Acreditamos que o BID está em uma posição única para impulsionar a mudança sistêmica global necessária para enfrentar a crise climática. Saudamos os compromissos importantes assumidos pelo BID em seu Plano de Ação de Mudança do Clima 2021–2025, no qual reconhece que as mudanças climáticas representam uma ameaça significativa ao progresso social e econômico da região, e se compromete a ampliar o financiamento para a redução de emissões em projetos apoiados, bem como a colaborar com os países em ações de mitigação e adaptação climática. Também apoiamos a proposta de que bancos de desenvolvimento financiados com recursos públicos comprem empréstimos existentes de projetos verdes em países pobres, o que permitiria alavancar investimentos do setor privado.
Apesar desses avanços, a gravidade da crise climática exige que o BID amplie de forma imediata e urgente a escala de sua atuação. Apoiamos fortemente o avanço contínuo na implementação do Acordo de Paris por meio de políticas eficazes e incentivamos ações ainda mais ambiciosas.
Em particular, instamos o BID a adotar os seguintes nove passos essenciais:
1. Que o papel de catalisador regional vá além da função de facilitador financeiro e priorize a justiça social, climática e ambiental.
2. Desenvolver um plano de ação energética com metas claras, indicadores, critérios de exclusão e processos participativos, que oriente as estratégias de investimento na região.
3. Elaborar uma taxonomia energética que exclua de forma total e inequívoca as tecnologias fósseis, com critérios baseados em direitos humanos e nas necessidades locais.
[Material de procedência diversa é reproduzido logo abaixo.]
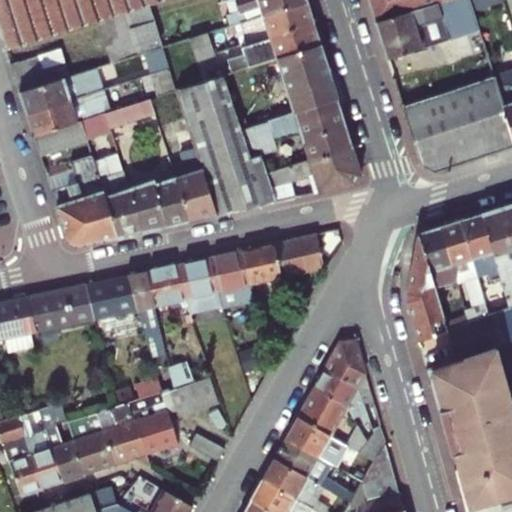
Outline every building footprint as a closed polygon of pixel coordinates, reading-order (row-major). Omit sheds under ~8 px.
[(0,0),(0,34),(5,49),(97,20),(122,13),(149,4),(162,0),(0,0)] [(225,14),(230,26),(242,22),(306,2),(305,0),(235,0),(238,10),(225,14)] [(373,0),(381,25),(452,2),(451,0),(373,0)] [(493,54),(480,12),(475,0),(459,0),(452,2),(381,25),(393,61),(434,48),(428,30),(423,32),(421,26),(453,16),(467,62),(493,54)] [(475,0),(480,12),(510,2),(509,0),(475,0)] [(306,2),(242,22),(249,43),(313,23),(306,2)] [(127,29),(128,29),(154,21),(149,4),(122,13),(127,29)] [(97,20),(103,37),(127,29),(122,13),(97,20)] [(249,43),(241,46),(243,54),(226,60),(231,73),(275,59),(320,46),(313,23),(249,43)] [(127,29),(103,37),(107,49),(132,42),(128,29),(127,29)] [(215,54),(208,33),(190,39),(196,60),(215,54)] [(107,49),(111,63),(136,56),(132,42),(107,49)] [(336,96),(320,46),(275,59),(292,111),(336,96)] [(36,55),(41,70),(65,62),(60,47),(36,55)] [(163,47),(144,53),(152,74),(170,68),(163,47)] [(9,64),(14,78),(41,70),(36,55),(9,64)] [(41,70),(46,84),(63,78),(70,76),(65,62),(41,70)] [(493,70),(495,74),(511,128),(511,83),(507,86),(501,67),(493,70)] [(177,90),(170,68),(152,74),(158,96),(177,90)] [(14,78),(19,92),(46,84),(41,70),(14,78)] [(435,170),(511,145),(511,128),(495,74),(401,104),(421,163),(435,170)] [(352,146),(336,96),(292,111),(241,127),(224,75),(177,90),(195,147),(217,214),(276,202),(262,156),(278,151),(274,138),(299,130),(309,160),(352,146)] [(19,92),(26,114),(101,91),(98,81),(93,83),(91,82),(66,90),(63,78),(46,84),(19,92)] [(26,114),(33,135),(81,120),(104,113),(111,111),(105,90),(101,91),(26,114)] [(108,126),(152,112),(148,99),(111,111),(104,113),(108,126)] [(108,126),(104,113),(81,120),(85,135),(109,127),(108,126)] [(33,135),(39,152),(86,137),(85,135),(81,120),(33,135)] [(360,174),(352,146),(309,160),(290,166),(294,180),(313,174),(319,192),(354,184),(360,174)] [(167,156),(174,176),(188,221),(217,214),(195,147),(167,156)] [(119,236),(95,165),(92,154),(68,161),(77,188),(53,196),(67,238),(78,245),(119,236)] [(118,157),(95,165),(119,236),(142,231),(128,187),(118,157)] [(152,179),(128,187),(142,231),(188,221),(174,176),(153,183),(152,179)] [(511,203),(484,212),(511,299),(511,203)] [(511,299),(484,212),(462,218),(480,276),(489,273),(501,308),(511,304),(511,299)] [(462,218),(440,225),(452,264),(463,260),(471,286),(481,283),(480,276),(462,218)] [(452,264),(440,225),(419,231),(434,281),(455,274),(452,264)] [(444,315),(434,281),(419,231),(409,293),(409,300),(410,303),(419,337),(438,330),(434,319),(444,315)] [(327,267),(319,232),(276,241),(284,276),(327,267)] [(284,276),(276,241),(245,248),(253,283),(284,276)] [(245,248),(212,255),(220,290),(253,283),(245,248)] [(188,296),(220,290),(212,255),(179,262),(188,296)] [(179,262),(148,269),(156,303),(188,296),(179,262)] [(148,269),(130,273),(139,307),(147,333),(164,328),(162,320),(156,303),(148,269)] [(139,307),(130,273),(110,278),(119,312),(139,307)] [(110,278),(87,283),(97,317),(119,312),(110,278)] [(97,317),(87,283),(64,288),(74,321),(75,321),(97,317)] [(64,288),(29,295),(39,329),(75,321),(74,321),(64,288)] [(39,329),(29,295),(0,301),(0,318),(5,336),(9,351),(35,346),(32,331),(39,329)] [(188,314),(193,313),(188,296),(156,303),(162,320),(188,314)] [(467,313),(469,320),(490,312),(487,301),(465,308),(467,313)] [(493,311),(504,341),(511,338),(511,304),(501,308),(493,311)] [(448,327),(458,357),(488,346),(495,344),(504,341),(493,311),(490,312),(469,320),(448,327)] [(467,313),(446,320),(448,327),(469,320),(467,313)] [(444,315),(434,319),(438,330),(448,327),(446,320),(444,315)] [(347,341),(333,366),(365,385),(379,426),(387,423),(364,339),(347,341)] [(495,344),(488,346),(498,383),(505,381),(495,344)] [(511,511),(511,404),(505,381),(498,383),(488,346),(458,357),(431,366),(442,407),(439,408),(451,451),(455,450),(458,464),(454,465),(467,511),(511,511)] [(369,429),(379,426),(365,385),(333,366),(322,385),(355,403),(356,403),(367,424),(369,429)] [(220,402),(211,374),(171,387),(180,415),(220,402)] [(355,403),(322,385),(305,415),(338,434),(355,403)] [(132,398),(135,410),(167,400),(172,398),(169,388),(164,389),(163,388),(132,398)] [(126,421),(107,428),(118,461),(149,451),(138,417),(135,410),(132,398),(120,402),(126,421)] [(63,399),(42,406),(65,479),(88,472),(77,438),(65,441),(58,420),(69,417),(63,399)] [(135,410),(138,417),(169,407),(167,400),(135,410)] [(65,479),(42,406),(20,414),(28,435),(34,433),(38,444),(32,445),(46,486),(65,479)] [(169,407),(138,417),(149,451),(180,441),(169,407)] [(28,435),(20,414),(0,420),(0,432),(5,448),(13,462),(23,493),(46,486),(32,445),(28,435)] [(118,461),(107,428),(89,434),(83,415),(70,419),(77,438),(88,472),(118,461)] [(338,434),(305,415),(294,436),(343,464),(355,443),(338,434)] [(379,426),(369,429),(374,436),(366,449),(383,459),(392,444),(392,442),(387,423),(379,426)] [(374,436),(369,429),(367,424),(355,443),(366,449),(374,436)] [(200,430),(192,444),(219,459),(227,445),(200,430)] [(294,436),(282,457),(333,485),(348,494),(353,484),(337,475),(343,464),(294,436)] [(333,485),(282,457),(270,478),(321,506),(332,511),(333,511),(337,505),(326,498),(333,485)] [(369,483),(401,474),(396,459),(380,464),(369,483)] [(369,483),(374,498),(405,490),(401,474),(369,483)] [(270,478),(259,497),(285,511),(317,511),(321,506),(270,478)] [(111,484),(92,491),(99,511),(121,511),(117,502),(111,484)] [(189,511),(194,504),(165,487),(150,511),(138,511),(118,501),(117,502),(121,511),(189,511)] [(362,511),(395,511),(410,508),(405,490),(374,498),(371,499),(362,511)] [(99,511),(92,491),(30,511),(99,511)] [(285,511),(259,497),(250,511),(285,511)]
Garantir que a taxonomia sirva como guia para a tomada de decisões entre projetos de energia limpa e demais.
4. Desenvolver o Plano de Ação do Grupo BID sobre Mudança do Clima com uma abordagem integrada, vinculada ao setor energético e alinhada aos Objetivos de Desenvolvimento Sustentável e ao Acordo de Paris.
5. Fortalecer a aplicação de salvaguardas e garantir acesso à informação e participação efetiva de comunidades, povos indígenas e demais partes interessadas, por meio de um processo contínuo e sistemático.
6. Assegurar acompanhamento e supervisão rigorosos dos projetos com participação do setor privado, garantindo o cumprimento de padrões sociais, ambientais, climáticos e de direitos humanos, com ênfase em mecanismos de monitoramento comunitário, especialmente em projetos de Categoria A.
7. Ao revisar as Estratégias de País, incluir de forma ampla a perspectiva de uma Transição Energética Justa, com indicadores claros, mecanismos de monitoramento e coerência na implementação.
8. Fortalecer a perspectiva comunitária no desenho e implementação dos projetos, reconhecendo impactos diferenciados por gênero, etnia e território, e promovendo modelos energéticos descentralizados.
9. Redefinir a abordagem do Grupo BID sobre a mineração para a transição energética, priorizando os benefícios regionais e o bem-estar das comunidades e ecossistemas.
Com o décimo aniversário do Acordo de Paris se aproximando, a janela de oportunidade para alcançar suas metas está se fechando rapidamente. Uma ação decidida por parte do BID pode inspirar países e outras instituições financeiras a assumirem compromissos ambiciosos nas negociações financeiras da COP30, viabilizando uma expansão acelerada da energia limpa e uma ação climática efetiva em um momento decisivo.
Encorajamos o BID a continuar ampliando o financiamento climático público e garantindo o acesso a esses recursos. Não há tempo a perder.